Deux lois pour rééquilibrer, un marché resté au comptant
Face à ce déséquilibre, deux lois. EGalim en 2018, EGalim 2 en 2021. L’idée : partir du coût de production de l’éleveur pour bâtir le prix, et non l’inverse 1. EGalim 2 a même rendu le contrat obligatoire pour le bœuf, début 2022 1.
Sur le terrain, le contrat reste l’exception. En 2023, la Cour des comptes décrit une filière « particulièrement déstructurée » 1. Elle constate que 95 % des ventes de gros bovins se font encore au comptant, prix et volume fixés au coup par coup 1. Les contrats qui intègrent un vrai coût de production pèsent environ 2 % 1. La coopérative ne vend qu’un tiers des bêtes. La moitié des éleveurs traitent en direct avec un négociant 1.
Pour un vrai bilan, la Cour juge qu’il est encore trop tôt 1. Mais le diagnostic qu’elle cite n’est « pas favorable » à cette filière 1.

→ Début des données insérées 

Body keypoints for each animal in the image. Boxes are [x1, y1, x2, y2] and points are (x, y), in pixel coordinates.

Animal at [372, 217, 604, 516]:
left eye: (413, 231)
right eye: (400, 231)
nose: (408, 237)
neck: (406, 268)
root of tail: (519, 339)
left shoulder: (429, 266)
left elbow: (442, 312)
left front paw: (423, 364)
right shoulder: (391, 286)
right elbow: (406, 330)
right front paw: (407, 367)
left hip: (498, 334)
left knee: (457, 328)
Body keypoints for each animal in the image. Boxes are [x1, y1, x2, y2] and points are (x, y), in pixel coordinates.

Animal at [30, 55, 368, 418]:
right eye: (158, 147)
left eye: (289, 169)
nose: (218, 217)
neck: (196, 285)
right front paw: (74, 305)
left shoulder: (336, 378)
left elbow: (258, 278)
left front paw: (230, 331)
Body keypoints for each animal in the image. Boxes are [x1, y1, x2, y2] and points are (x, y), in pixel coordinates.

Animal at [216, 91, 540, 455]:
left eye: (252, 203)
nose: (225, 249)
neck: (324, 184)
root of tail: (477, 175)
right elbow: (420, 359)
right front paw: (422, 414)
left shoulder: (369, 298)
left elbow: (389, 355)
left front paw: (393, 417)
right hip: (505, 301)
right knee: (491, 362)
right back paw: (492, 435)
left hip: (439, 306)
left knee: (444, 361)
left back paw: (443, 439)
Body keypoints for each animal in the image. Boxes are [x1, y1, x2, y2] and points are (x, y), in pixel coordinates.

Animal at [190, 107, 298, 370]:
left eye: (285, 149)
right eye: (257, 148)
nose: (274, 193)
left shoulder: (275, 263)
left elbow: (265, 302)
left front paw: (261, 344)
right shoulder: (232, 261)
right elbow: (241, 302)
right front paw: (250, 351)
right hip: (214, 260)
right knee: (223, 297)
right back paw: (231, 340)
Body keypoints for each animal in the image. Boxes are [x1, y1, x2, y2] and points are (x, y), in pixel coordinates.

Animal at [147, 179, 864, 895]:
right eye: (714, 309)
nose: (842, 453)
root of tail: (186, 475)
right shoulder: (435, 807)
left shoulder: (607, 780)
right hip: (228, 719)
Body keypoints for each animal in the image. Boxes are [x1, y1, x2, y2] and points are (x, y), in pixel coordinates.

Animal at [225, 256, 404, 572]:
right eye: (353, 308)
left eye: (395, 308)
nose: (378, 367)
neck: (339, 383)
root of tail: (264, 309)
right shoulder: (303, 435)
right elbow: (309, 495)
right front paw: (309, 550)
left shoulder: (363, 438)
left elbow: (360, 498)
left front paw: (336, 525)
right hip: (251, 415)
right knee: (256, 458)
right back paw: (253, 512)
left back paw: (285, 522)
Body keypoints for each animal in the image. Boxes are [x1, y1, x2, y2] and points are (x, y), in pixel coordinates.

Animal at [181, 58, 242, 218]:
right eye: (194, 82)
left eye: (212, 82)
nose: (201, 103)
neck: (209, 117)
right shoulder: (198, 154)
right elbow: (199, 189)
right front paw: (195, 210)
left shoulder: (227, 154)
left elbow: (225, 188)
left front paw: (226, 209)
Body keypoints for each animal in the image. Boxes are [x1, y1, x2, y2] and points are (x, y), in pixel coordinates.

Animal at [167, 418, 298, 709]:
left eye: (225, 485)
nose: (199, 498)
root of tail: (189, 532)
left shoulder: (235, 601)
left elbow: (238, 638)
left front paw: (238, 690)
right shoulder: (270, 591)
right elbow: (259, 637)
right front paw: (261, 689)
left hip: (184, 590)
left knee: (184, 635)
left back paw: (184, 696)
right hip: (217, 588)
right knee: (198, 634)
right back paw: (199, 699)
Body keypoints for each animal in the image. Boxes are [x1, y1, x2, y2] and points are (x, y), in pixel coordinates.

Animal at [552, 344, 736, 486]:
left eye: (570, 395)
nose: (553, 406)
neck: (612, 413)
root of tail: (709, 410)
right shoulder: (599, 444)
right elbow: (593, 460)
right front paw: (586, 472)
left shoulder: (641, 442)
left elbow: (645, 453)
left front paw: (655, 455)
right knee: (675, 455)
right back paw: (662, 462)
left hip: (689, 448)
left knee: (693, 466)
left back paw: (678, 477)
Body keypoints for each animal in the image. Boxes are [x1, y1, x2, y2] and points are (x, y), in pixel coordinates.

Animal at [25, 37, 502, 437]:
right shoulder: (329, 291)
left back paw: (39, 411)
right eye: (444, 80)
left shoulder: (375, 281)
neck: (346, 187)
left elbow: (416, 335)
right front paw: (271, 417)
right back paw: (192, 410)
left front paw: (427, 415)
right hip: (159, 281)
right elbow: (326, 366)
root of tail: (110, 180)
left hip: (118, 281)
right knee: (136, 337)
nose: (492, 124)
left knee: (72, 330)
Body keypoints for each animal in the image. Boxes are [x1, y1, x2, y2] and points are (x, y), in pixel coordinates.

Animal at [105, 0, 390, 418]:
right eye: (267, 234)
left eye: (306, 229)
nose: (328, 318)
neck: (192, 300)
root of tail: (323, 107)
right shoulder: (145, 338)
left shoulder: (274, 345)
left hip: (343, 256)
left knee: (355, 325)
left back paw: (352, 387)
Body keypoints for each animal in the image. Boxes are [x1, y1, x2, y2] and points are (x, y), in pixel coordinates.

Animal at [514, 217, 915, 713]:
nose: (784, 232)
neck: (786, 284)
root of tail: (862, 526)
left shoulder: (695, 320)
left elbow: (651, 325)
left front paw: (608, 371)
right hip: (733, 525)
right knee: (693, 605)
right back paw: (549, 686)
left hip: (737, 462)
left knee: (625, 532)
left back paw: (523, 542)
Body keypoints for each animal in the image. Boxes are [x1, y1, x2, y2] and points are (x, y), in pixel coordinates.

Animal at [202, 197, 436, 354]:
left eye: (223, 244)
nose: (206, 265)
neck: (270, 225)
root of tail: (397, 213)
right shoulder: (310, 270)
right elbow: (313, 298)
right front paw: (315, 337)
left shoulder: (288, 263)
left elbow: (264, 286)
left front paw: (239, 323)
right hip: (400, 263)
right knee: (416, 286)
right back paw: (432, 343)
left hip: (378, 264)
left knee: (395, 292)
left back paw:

Reste la question de fond. La concentration fait-elle baisser le prix payé à l’éleveur. La Cour des comptes et le Sénat décrivent le même déséquilibre de négociation 1,4. Aucun ne le démontre comme une cause unique et isolée. Le prix dépend aussi de l’offre : la baisse du cheptel a raréfié les bêtes et soutenu les cours en 2023 et 2024 3. Le rapport de force n’explique pas tout. Mais il pèse, et il penche du même côté depuis des années.
La viande coûte plus cher. L’éleveur n’en profite guère. Le distributeur non plus, sur ce produit. L’argent se joue plus tôt, au moment où quelques acheteurs fixent le prix d’une bête. C’est là que se décide ce que gagne celui qui l’a élevée.